- Smaller fonts convey confidence. Use corporate standard fonts: Ariel on a PC and Helvetica on the Mac. Your name should be 12 points, headers 10 points and the body 8 points.
- Having a clearly stated objective on your resume helps to ensure that the right hiring manager receives your resume: i.e. Objective: IT Project Manager
- Divide your resume into four sections
Skills List: recommend a three column, bulleted skills list. Keep these skills relevant to the job that you are seeking.
Work Experience: In paragraph format, list in chronological order (most recent experience first)
Education and Certifications
- Before applying for a position, review the job description and embed the required skills as stated in the description in your resume’s Skills List and Work Experience. This step alone will dramatically increase your likelihood of catching the hiring manager’s eye.
- Use industry language: i.e. Requirements Gathering, Process Engineering and Re-Engineering, etc…

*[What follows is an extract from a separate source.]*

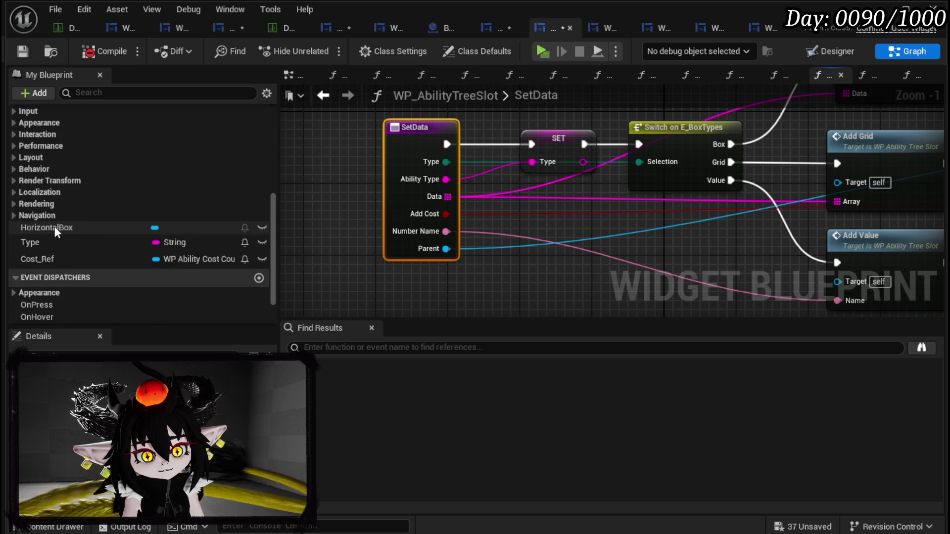
{"action": "scroll", "coordinate": [183, 239], "scroll_direction": "up", "scroll_amount": 7}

- Provide cell phone and email only on your resume, for three reasons:
If you provide your address they may think it’s too far for you to drive. Maybe it is, but that should be your decision, not the hiring manager’s.
Home phones can be subject to “Reverse Look-Up”. This means your home address can be found using the land-line number. This cannot be done with cell phones.
To protect yourself from identity theft, as well as for security. A legitimate employer will not ask for your home address until you are signing a contract, in most cases.
- Where are you going? Including professional goals can help you by giving employers an idea of where you are going, and how you want to arrive there. You don’t need to have a special section devoted to your professional objectives, but overall the resume must communicate it. The question of whether or not to highlight your career objectives on the resume is a controversial one among HR managers, so go with your feeling. If you decide to list them, make sure they are not generic.
- Do not include “no kidding” information! There are many people that like to include statements like “Available for interview” or “References available upon request.” If you are sending a resume to a company, it should be a given that you are available for an interview and that you will provide references if requested. Just avoid items that will make the employer think “no kidding!”
- Avoid negativity. Do not include information that might sound negative in the eyes of the employer. This is valid for both your resume and interviews. You don’t need to include, for instance, things that you hated about your last company.
- Use numbers. If you are going to describe your past professional achievements, it would be a good idea to make them as solid as possible. Numbers are your friends here. Don’t merely mention that you increased the annual revenues of your division, say that you increased them by $100,000, by 78%, and so on. Unless the numbers are small, then leave them out.